TASK TO CARRY OUT
What lines of the listing below contain the word "script"? Copy each of them out.

▼▼▼

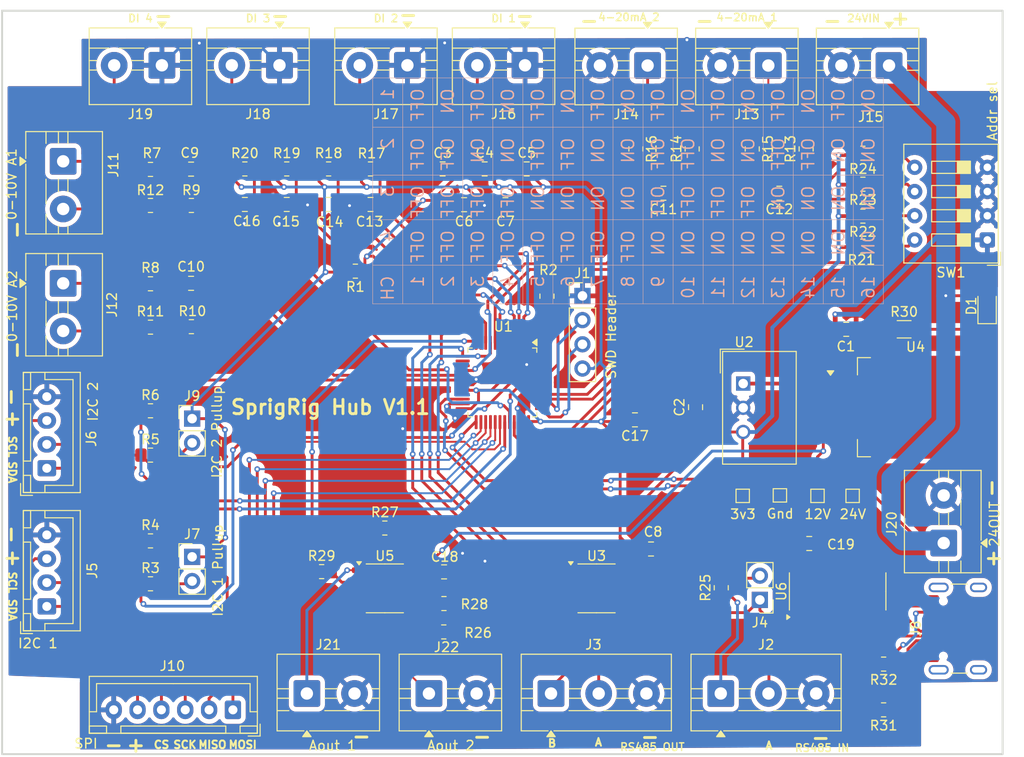
<source format=kicad_pcb>
(kicad_pcb
	(version 20241229)
	(generator "pcbnew")
	(generator_version "9.0")
	(general
		(thickness 1.6)
		(legacy_teardrops no)
	)
	(paper "A4")
	(layers
		(0 "F.Cu" signal)
		(2 "B.Cu" signal)
		(9 "F.Adhes" user "F.Adhesive")
		(11 "B.Adhes" user "B.Adhesive")
		(13 "F.Paste" user)
		(15 "B.Paste" user)
		(5 "F.SilkS" user "F.Silkscreen")
		(7 "B.SilkS" user "B.Silkscreen")
		(1 "F.Mask" user)
		(3 "B.Mask" user)
		(17 "Dwgs.User" user "User.Drawings")
		(19 "Cmts.User" user "User.Comments")
		(21 "Eco1.User" user "User.Eco1")
		(23 "Eco2.User" user "User.Eco2")
		(25 "Edge.Cuts" user)
		(27 "Margin" user)
		(31 "F.CrtYd" user "F.Courtyard")
		(29 "B.CrtYd" user "B.Courtyard")
		(35 "F.Fab" user)
		(33 "B.Fab" user)
		(39 "User.1" user)
		(41 "User.2" user)
		(43 "User.3" user)
		(45 "User.4" user)
	)
	(setup
		(pad_to_mask_clearance 0)
		(allow_soldermask_bridges_in_footprints no)
		(tenting front back)
		(pcbplotparams
			(layerselection 0x00000000_00000000_55555555_5755f5ff)
			(plot_on_all_layers_selection 0x00000000_00000000_00000000_00000000)
			(disableapertmacros no)
			(usegerberextensions no)
			(usegerberattributes yes)
			(usegerberadvancedattributes yes)
			(creategerberjobfile yes)
			(dashed_line_dash_ratio 12.000000)
			(dashed_line_gap_ratio 3.000000)
			(svgprecision 4)
			(plotframeref no)
			(mode 1)
			(useauxorigin no)
			(hpglpennumber 1)
			(hpglpenspeed 20)
			(hpglpendiameter 15.000000)
			(pdf_front_fp_property_popups yes)
			(pdf_back_fp_property_popups yes)
			(pdf_metadata yes)
			(pdf_single_document no)
			(dxfpolygonmode yes)
			(dxfimperialunits yes)
			(dxfusepcbnewfont yes)
			(psnegative no)
			(psa4output no)
			(plot_black_and_white yes)
			(sketchpadsonfab no)
			(plotpadnumbers no)
			(hidednponfab no)
			(sketchdnponfab yes)
			(crossoutdnponfab yes)
			(subtractmaskfromsilk no)
			(outputformat 1)
			(mirror no)
			(drillshape 1)
			(scaleselection 1)
			(outputdirectory "")
		)
	)
	(net 0 "")
	(net 1 "/3V3 Rail")
	(net 2 "GND")
	(net 3 "Net-(U1-PG10)")
	(net 4 "Net-(C9-Pad2)")
	(net 5 "Net-(C10-Pad2)")
	(net 6 "Net-(C11-Pad1)")
	(net 7 "Net-(C12-Pad1)")
	(net 8 "Net-(J16-Pin_2)")
	(net 9 "Net-(J17-Pin_2)")
	(net 10 "Net-(J18-Pin_2)")
	(net 11 "Net-(J19-Pin_2)")
	(net 12 "Net-(J1-SWDIO)")
	(net 13 "Net-(J1-SWCLK)")
	(net 14 "Net-(J2-Pin_1)")
	(net 15 "Net-(J2-Pin_2)")
	(net 16 "Net-(J4-Pin_2)")
	(net 17 "Net-(J5-SDA)")
	(net 18 "Net-(J5-SCL)")
	(net 19 "Net-(J6-SDA)")
	(net 20 "Net-(J6-SCL)")
	(net 21 "Net-(J7-Pin_2)")
	(net 22 "Net-(J9-Pin_2)")
	(net 23 "Net-(J10-SCK)")
	(net 24 "Net-(J10-CS)")
	(net 25 "Net-(J10-MOSI)")
	(net 26 "Net-(J10-MISO)")
	(net 27 "Net-(J11-Gnd)")
	(net 28 "Net-(J11-Pin_1)")
	(net 29 "Net-(J12-Pin_1)")
	(net 30 "Net-(J12-Gnd)")
	(net 31 "Net-(J13-Pin_1)")
	(net 32 "Net-(J14-Pin_1)")
	(net 33 "Net-(U1-PB8)")
	(net 34 "Net-(U1-PB2)")
	(net 35 "Net-(U1-PB1)")
	(net 36 "Net-(U1-PA0)")
	(net 37 "Net-(U1-PB0)")
	(net 38 "Net-(U1-PA11)")
	(net 39 "Net-(U1-PA12)")
	(net 40 "Net-(U1-PA15)")
	(net 41 "Net-(U1-PB3)")
	(net 42 "unconnected-(U1-PF1-Pad6)")
	(net 43 "Net-(U1-PA1)")
	(net 44 "Net-(J8-CC1)")
	(net 45 "Net-(U1-PA2)")
	(net 46 "unconnected-(U1-PB9-Pad46)")
	(net 47 "unconnected-(U1-PB4-Pad41)")
	(net 48 "unconnected-(U1-PF0-Pad5)")
	(net 49 "Net-(J8-CC2)")
	(net 50 "Net-(U1-PA3)")
	(net 51 "unconnected-(U1-PB5-Pad42)")
	(net 52 "12V")
	(net 53 "Net-(J21-Pin_1)")
	(net 54 "Net-(J22-Pin_1)")
	(net 55 "Net-(U1-PA5)")
	(net 56 "unconnected-(U1-PA6-Pad14)")
	(net 57 "Net-(U1-PA4)")
	(net 58 "unconnected-(U1-PA7-Pad15)")
	(net 59 "Net-(U5B-+)")
	(net 60 "Net-(U5B--)")
	(net 61 "Net-(U5A--)")
	(net 62 "Net-(D1-K)")
	(net 63 "/24V rail")
	(net 64 "Net-(U6-UD-)")
	(net 65 "unconnected-(U6-~{DTR}-Pad13)")
	(net 66 "unconnected-(U6-NC-Pad8)")
	(net 67 "unconnected-(U6-NC-Pad7)")
	(net 68 "unconnected-(U6-~{RI}-Pad11)")
	(net 69 "unconnected-(U6-~{DCD}-Pad12)")
	(net 70 "Net-(U1-PB10)")
	(net 71 "unconnected-(U6-~{DSR}-Pad10)")
	(net 72 "Net-(U1-PB11)")
	(net 73 "Net-(U6-UD+)")
	(net 74 "Net-(U6-VCC)")
	(net 75 "unconnected-(U6-~{CTS}-Pad9)")
	(net 76 "unconnected-(U6-R232-Pad15)")
	(net 77 "unconnected-(U6-~{RTS}-Pad14)")
	(net 78 "unconnected-(J8-SBU2-PadB8)")
	(net 79 "unconnected-(J8-SHIELD-PadS1)")
	(net 80 "unconnected-(J8-D+-PadB6)")
	(net 81 "unconnected-(J8-D--PadA7)")
	(net 82 "unconnected-(J8-SBU1-PadA8)")
	(footprint "TerminalBlock:TerminalBlock_MaiXu_MX126-5.0-02P_1x02_P5.00mm" (layer "F.Cu") (at 91.55 68.95 -90))
	(footprint "TerminalBlock:TerminalBlock_MaiXu_MX126-5.0-02P_1x02_P5.00mm" (layer "F.Cu") (at 117.1 111.985))
	(footprint "Resistor_SMD:R_0805_2012Metric_Pad1.20x1.40mm_HandSolder" (layer "F.Cu") (at 177.575 113.7 180))
	(footprint "Resistor_SMD:R_0805_2012Metric_Pad1.20x1.40mm_HandSolder" (layer "F.Cu") (at 131.475 102.55 180))
	(footprint "Capacitor_SMD:C_0805_2012Metric_Pad1.18x1.45mm_HandSolder" (layer "F.Cu") (at 137.921429 60.7))
	(footprint "TerminalBlock:TerminalBlock_MaiXu_MX126-5.0-02P_1x02_P5.00mm" (layer "F.Cu") (at 183.875 96.2 90))
	(footprint "TerminalBlock:TerminalBlock_MaiXu_MX126-5.0-02P_1x02_P5.00mm" (layer "F.Cu") (at 114.23125 46.075 180))
	(footprint "Resistor_SMD:R_0805_2012Metric_Pad1.20x1.40mm_HandSolder" (layer "F.Cu") (at 100.705 100.475))
	(footprint "Connector_JST:JST_XH_B4B-XH-A_1x04_P2.50mm_Vertical" (layer "F.Cu") (at 89.835 102.85 90))
	(footprint "Capacitor_SMD:C_0805_2012Metric_Pad1.18x1.45mm_HandSolder" (layer "F.Cu") (at 123.775 60.675 180))
	(footprint "MountingHole:MountingHole_3.2mm_M3" (layer "F.Cu") (at 88.95 44.2))
	(footprint "Converter_DCDC:Converter_DCDC_TRACO_TSR1-xxxxE_THT" (layer "F.Cu") (at 162.85 79.47))
	(footprint "Capacitor_SMD:C_0805_2012Metric_Pad1.18x1.45mm_HandSolder" (layer "F.Cu") (at 131.4875 99.225 180))
	(footprint "Capacitor_SMD:C_0805_2012Metric_Pad1.18x1.45mm_HandSolder" (layer "F.Cu") (at 104.9625 56.97 180))
	(footprint "Connector_JST:JST_XH_B6B-XH-A_1x06_P2.50mm_Vertical" (layer "F.Cu") (at 109.35 113.7 180))
	(footprint "TerminalBlock:TerminalBlock_MaiXu_MX126-5.0-02P_1x02_P5.00mm" (layer "F.Cu") (at 91.55 56.15 -90))
	(footprint "MountingHole:MountingHole_3.2mm_M3" (layer "F.Cu") (at 186.25 114.625))
	(footprint "Resistor_SMD:R_0805_2012Metric_Pad1.20x1.40mm_HandSolder" (layer "F.Cu") (at 100.705 95.975))
	(footprint "Package_SO:SOIC-8_3.9x4.9mm_P1.27mm" (layer "F.Cu") (at 125.275 100.955))
	(footprint "Capacitor_SMD:C_0805_2012Metric_Pad1.18x1.45mm_HandSolder" (layer "F.Cu") (at 169.775 96.25 180))
	(footprint "TerminalBlock:TerminalBlock_MaiXu_MX126-5.0-02P_1x02_P5.00mm" (layer "F.Cu") (at 178.142857 46.1 180))
	(footprint "Package_SO:SOIC-16_3.9x9.9mm_P1.27mm" (layer "F.Cu") (at 172.755 101.275 90))
	(footprint "Resistor_SMD:R_0805_2012Metric_Pad1.20x1.40mm_HandSolder" (layer "F.Cu") (at 100.705 57 180))
	(footprint "Resistor_SMD:R_0805_2012Metric_Pad1.20x1.40mm_HandSolder" (layer "F.Cu") (at 104.9925 60.78 180))
	(footprint "Capacitor_SMD:C_0805_2012Metric_Pad1.18x1.45mm_HandSolder" (layer "F.Cu") (at 173.655 73.775))
	(footprint "Resistor_SMD:R_0805_2012Metric_Pad1.20x1.40mm_HandSolder" (layer "F.Cu") (at 100.705 60.78))
	(footprint "Capacitor_SMD:C_0805_2012Metric_Pad1.18x1.45mm_HandSolder" (layer "F.Cu") (at 119.383333 60.675 180))
	(footprint "Button_Switch_THT:SW_DIP_SPSTx04_Slide_9.78x12.34mm_W7.62mm_P2.54mm" (layer "F.Cu") (at 188.45 64.4 180))
	(footprint "TerminalBlock:TerminalBlock_MaiXu_MX126-5.0-02P_1x02_P5.00mm" (layer "F.Cu") (at 165.485714 46.1 180))
	(footprint "Resistor_SMD:R_0805_2012Metric_Pad1.20x1.40mm_HandSolder" (layer "F.Cu") (at 163.8 54.85 -90))
	(footprint "Resistor_SMD:R_0805_2012Metric_Pad1.20x1.40mm_HandSolder" (layer "F.Cu") (at 175.4 61.9 180))
	(footprint "Connector_PinHeader_2.54mm:PinHeader_1x04_P2.54mm_Vertical" (layer "F.Cu") (at 146 70.27))
	(footprint "Resistor_SMD:R_0805_2012Metric_Pad1.20x1.40mm_HandSolder" (layer "F.Cu") (at 177.575 108.9 180))
	(footprint "TestPoint:TestPoint_Pad_1.0x1.0mm" (layer "F.Cu") (at 170.641667 91.25))
	(footprint "TerminalBlock:TerminalBlock_MaiXu_MX126-5.0-02P_1x02_P5.00mm"
		(layer "F.Cu")
		(uuid "73261603-d209-444a-8120-563d0db3e666")
		(at 127.64375 46.075 180)
		(descr "terminal block MaiXu MX126-5.0-02P, 2 pins, pitch 5mm, size 10.5x7.8mm, drill diameter 1.3mm, pad diameter 2.8mm, https://www.lcsc.com/datasheet/lcsc_datasheet_2309150913_MAX-MX126-5-0-03P-GN01-Cu-S-A_C5188435.pdf, script-generated using https://gitlab.com/kicad/libraries/kicad-footprint-generator/-/tree/master/scripts/TerminalBlock_MaiXu")
		(tags "THT terminal block MaiXu MX126-5.0-02P pitch 5mm size 10.5x7.8mm drill 1.3mm pad 2.8mm")
		(property "Reference" "J17"
			(at 2.25 -5.12 0)
			(layer "F.SilkS")
			(uuid "e8163a0c-d187-4a2d-84dc-daed65b95b85")
			(effects
				(font
					(size 1 1)
					(thickness 0.15)
				)
			)
		)
		(property "Value" "DI 2"
			(at 2.25 4.92 0)
			(layer "F.SilkS")
			(uuid "3405b822-aa1a-4f6b-883d-fb0637d58476")
			(effects
				(font
					(size 0.8 0.8)
					(thickness 0.15)
				)
			)
		)
		(property "Datasheet" "~"
			(at 0 0 0)
			(layer "F.Fab")
			(hide yes)
			(uuid "86ac01c9-a36c-4e56-9b03-649bb71cdfc8")
			(effects
				(font
					(size 1.27 1.27)
					(thickness 0.15)
				)
			)
		)
		(property "Description" "Generic screw terminal, single row, 01x02, script generated (kicad-library-utils/schlib/autogen/connector/)"
			(at 0 0 0)
			(layer "F.Fab")
			(hide yes)
			(uuid "3adb42ea-dda2-47ff-9ec5-6ed36778f1c6")
			(effects
				(font
					(size 1.27 1.27)
					(thickness 0.15)
				)
			)
		)
		(property ki_fp_filters "TerminalBlock*:*")
		(path "/e86f1781-b0b6-4e85-99a9-fd2ef6554396")
		(sheetname "/")
		(sheetfile "Sprig_rig_hub.kicad_sch")
		(attr through_hole)
		(fp_line
			(start 7.62 -4.12)
			(end 7.62 3.92)
			(stroke
				(width 0.12)
				(type solid)
			)
			(layer "F.SilkS")
			(uuid "7071bdbb-2c2c-4143-b15e-7332e3cca2f1")
		)
		(fp_line
			(start 6.812 0.5)
			(end 7.62 0.5)
			(stroke
				(width 0.12)
				(type solid)
			)
			(layer "F.SilkS")
			(uuid "fad8d366-09a7-4444-9187-d96118ac5204")
		)
		(fp_line
			(start 6.812 -0.5)
			(end 7.62 -0.5)
			(stroke
				(width 0.12)
				(type solid)
			)
			(layer "F.SilkS")
			(uuid "fb0d688e-682a-482c-b453-726d3bb20352")
		)
		(fp_line
			(start 5.543 1.8)
			(end 7.62 1.8)
			(stroke
				(width 0.12)
				(type solid)
			)
			(layer "F.SilkS")
			(uuid "ffda812a-2968-43b7-997a-9b94a505f971")
		)
		(fp_line
			(start 1.88 1.8)
			(end 4.457 1.8)
			(stroke
				(width 0.12)
				(type solid)
			)
			(layer "F.SilkS")
			(uuid "872f3651-f0b5-430b-8cd5-e309e838eaa5")
		)
		(fp_line
			(start 1.88 0.5)
			(end 3.188 0.5)
			(stroke
				(width 0.12)
				(type solid)
			)
			(layer "F.SilkS")
			(uuid "a7b0bf89-3d55-460b-82c1-393098897900")
		)
		(fp_line
			(start 1.88 -0.5)
			(end 3.188 -0.5)
			(stroke
				(width 0.12)
				(type solid)
			)
			(layer "F.SilkS")
			(uuid "42783f29-8ce6-47f4-9c28-ce2ee3cccf52")
		)
		(fp_line
			(start 0.3 3.92)
			(end 7.62 3.92)
			(stroke
				(width 0.12)
				(type solid)
			)
			(layer "F.SilkS")
			(uuid "48cebfe7-e760-4c37-89dd-aa870743e68d")
		)
		(fp_line
			(start -3.12 3.92)
			(end -0.3 3.92)
			(stroke
				(width 0.12)
				(type solid)
			)
			(layer "F.SilkS")
			(uuid "d81c1461-077d-4045-9632-2d3f0ec26987")
		)
		(fp_line
			(start -3.12 1.8)
			(end -1.88 1.8)
			(stroke
				(width 0.12)
				(type solid)
			)
			(layer "F.SilkS")
			(uuid "a56dd31a-3fe7-4bfc-96c8-212a4a2e8ce5")
		)
		(fp_line
			(start -3.12 0.5)
			(end -1.88 0.5)
			(stroke
				(width 0.12)
				(type solid)
			)
			(layer "F.SilkS")
			(uuid "dd6cf59c-91b4-4568-a4df-4505ff567fe6")
		)
		(fp_line
			(start -3.12 -0.5)
			(end -1.88 -0.5)
			(stroke
				(width 0.12)
				(type solid)
			)
			(layer "F.SilkS")
			(uuid "d7ef3f2d-cc46-48da-a5dc-be272cd7ce5c")
		)
		(fp_line
			(start -3.12 -4.12)
			(end 7.62 -4.12)
			(stroke
				(width 0.12)
				(type solid)
			)
			(layer "F.SilkS")
			(uuid "64561896-21bc-4a94-97f8-40aaabf99326")
		)
		(fp_line
			(start -3.12 -4.12)
			(end -3.12 3.92)
			(stroke
				(width 0.12)
				(type solid)
			)
			(layer "F.SilkS")
			(uuid "263c5c2b-f7d2-45fd-af8b-6302e034016c")
		)
		(fp_poly
			(pts
				(xy 0 3.92) (xy 0.44 4.53) (xy -0.44 4.53)
			)
			(stroke
				(width 0.12)
				(type solid)
			)
			(fill yes)
			(layer "F.SilkS")
			(uuid "a9c6de03-cf85-4f96-a781-e804671cde35")
		)
		(fp_line
			(start 8 4.31)
			(end 8 -4.5)
			(stroke
				(width 0.05)
				(type solid)
			)
			(layer "F.CrtYd")
			(uuid "de27acad-a517-477b-b420-1f4d4265b0de")
		)
		(fp_line
			(start 8 -4.5)
			(end -3.5 -4.5)
			(stroke
				(width 0.05)
				(type solid)
			)
			(layer "F.CrtYd")
			(uuid "2e0a4366-679e-4c54-b2c5-02c1f14062cb")
		)
		(fp_line
			(start -3.5 4.31)
			(end 8 4.31)
			(stroke
				(width 0.05)
				(type solid)
			)
			(layer "F.CrtYd")
			(uuid "dc0f45b8-7245-4c53-9790-37c599755802")
		)
		(fp_line
			(start -3.5 -4.5)
			(end -3.5 4.31)
			(stroke
				(width 0.05)
				(type solid)
			)
			(layer "F.CrtYd")
			(uuid "9d080ccd-c810-4da9-a682-04e13fcaf2c2")
		)
		(fp_line
			(start 7.5 3.8)
			(end -1.05 3.8)
			(stroke
				(width 0.1)
				(type solid)
			)
			(layer "F.Fab")
			(uuid "1290b458-1580-4ab5-b64b-5aead6db9fd0")
		)
		(fp_line
			(start 7.5 -4)
			(end 7.5 3.8)
			(stroke
				(width 0.1)
				(type solid)
			)
			(layer "F.Fab")
			(uuid "68ab8c68-339e-45fa-ae77-f67bd2d95038")
		)
		(fp_line
			(start 6.213 -1.018)
			(end 3.982 1.213)
			(stroke
				(width 0.1)
				(type solid)
			)
			(layer "F.Fab")
			(uuid "8dbb9e9c-a0bc-4169-9438-5e6347733528")
		)
		(fp_line
			(start 6.018 -1.213)
			(end 3.786 1.018)
			(stroke
				(width 0.1)
				(type solid)
			)
			(layer "F.Fab")
			(uuid "284396ee-4ebe-473e-97a0-98e9c7058398")
		)
		(fp_line
			(start 1.213 -1.018)
			(end -1.018 1.213)
			(stroke
				(width 0.1)
				(type solid)
			)
			(layer "F.Fab")
			(uuid "48c3e43c-732d-4d33-9d01-0184ebe5c6ee")
		)
		(fp_line
			(start 1.018 -1.213)
			(end -1.214 1.018)
			(stroke
				(width 0.1)
				(type solid)
			)
			(layer "F.Fab")
			(uuid "f182ee85-9f9a-405e-b0d7-4f5185f143af")
		)
		(fp_line
			(start -1.05 3.8)
			(end -3 1.85)
			(stroke
				(width 0.1)
				(type solid)
			)
			(layer "F.Fab")
			(uuid "b1d0235a-6bfc-44d5-8306-527af37f457b")
		)
		(fp_line
			(start -3 1.85)
			(end -3 -4)
			(stroke
				(width 0.1)
				(type solid)
			)
			(layer "F.Fab")
			(uuid "c5f1f369-2c79-4a18-852d-d8250331ac9c")
		)
		(fp_line
			(start -3 1.8)
			(end 7.5 1.8)
			(stroke
				(width 0.1)
				(type solid)
			)
			(layer "F.Fab")
			(uuid "ec3d19f8-d40a-43a2-a795-b39917271d36")
		)
		(fp_line
			(start -3 0.5)
			(end 7.5 0.5)
			(stroke
				(width 0.1)
				(type solid)
			)
			(layer "F.Fab")
			(uuid "bc50cfd5-6efe-4e9c-8561-8a0f442deb35")
		)
		(fp_line
			(start -3 -0.5)
			(end 7.5 -0.5)
			(stroke
				(width 0.1)
				(type solid)
			)
			(layer "F.Fab")
			(uuid "5f160a5e-aa38-47f6-baed-8af7402cf56b")
		)
		(fp_line
			(start -3 -4)
			(end 7.5 -4)
			(stroke
				(width 0.1)
				(type solid)
			)
			(layer "F.Fab")
			(uuid "0f6483ba-d327-44ed-9ce4-4a0b1c8436ca")
		)
		(fp_circle
			(center 5 0)
			(end 6.6 0)
			(stroke
				(width 0.1)
				(type solid)
			)
			(fill no)
			(layer "F.Fab")
			(uuid "e85e10bd-a9c6-44e4-a6f6-ff1e5e647816")
		)
		(fp_circle
			(center 0 0)
			(end 1.6 0)
			(stroke
				(width 0.1)
				(type solid)
			)
			(fill no)
			(layer "F.Fab")
			(uuid "adeecf71-7583-4133-ab90-f26201bfa441")
		)
		(fp_text user "${REFERENCE}"
			(at 2.25 2.65 0)
			(layer "F.Fab")
			(uuid "d5871b70-2bd5-4357-9c3b-14eaa83ac488"
... [902290 chars truncated]
</source>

▲▲▲

SOLUTION FOR THIS PROBLEM
		(descr "terminal block MaiXu MX126-5.0-02P, 2 pins, pitch 5mm, size 10.5x7.8mm, drill diameter 1.3mm, pad diameter 2.8mm, https://www.lcsc.com/datasheet/lcsc_datasheet_2309150913_MAX-MX126-5-0-03P-GN01-Cu-S-A_C5188435.pdf, script-generated using https://gitlab.com/kicad/libraries/kicad-footprint-generator/-/tree/master/scripts/TerminalBlock_MaiXu")
		(property "Description" "Generic screw terminal, single row, 01x02, script generated (kicad-library-utils/schlib/autogen/connector/)"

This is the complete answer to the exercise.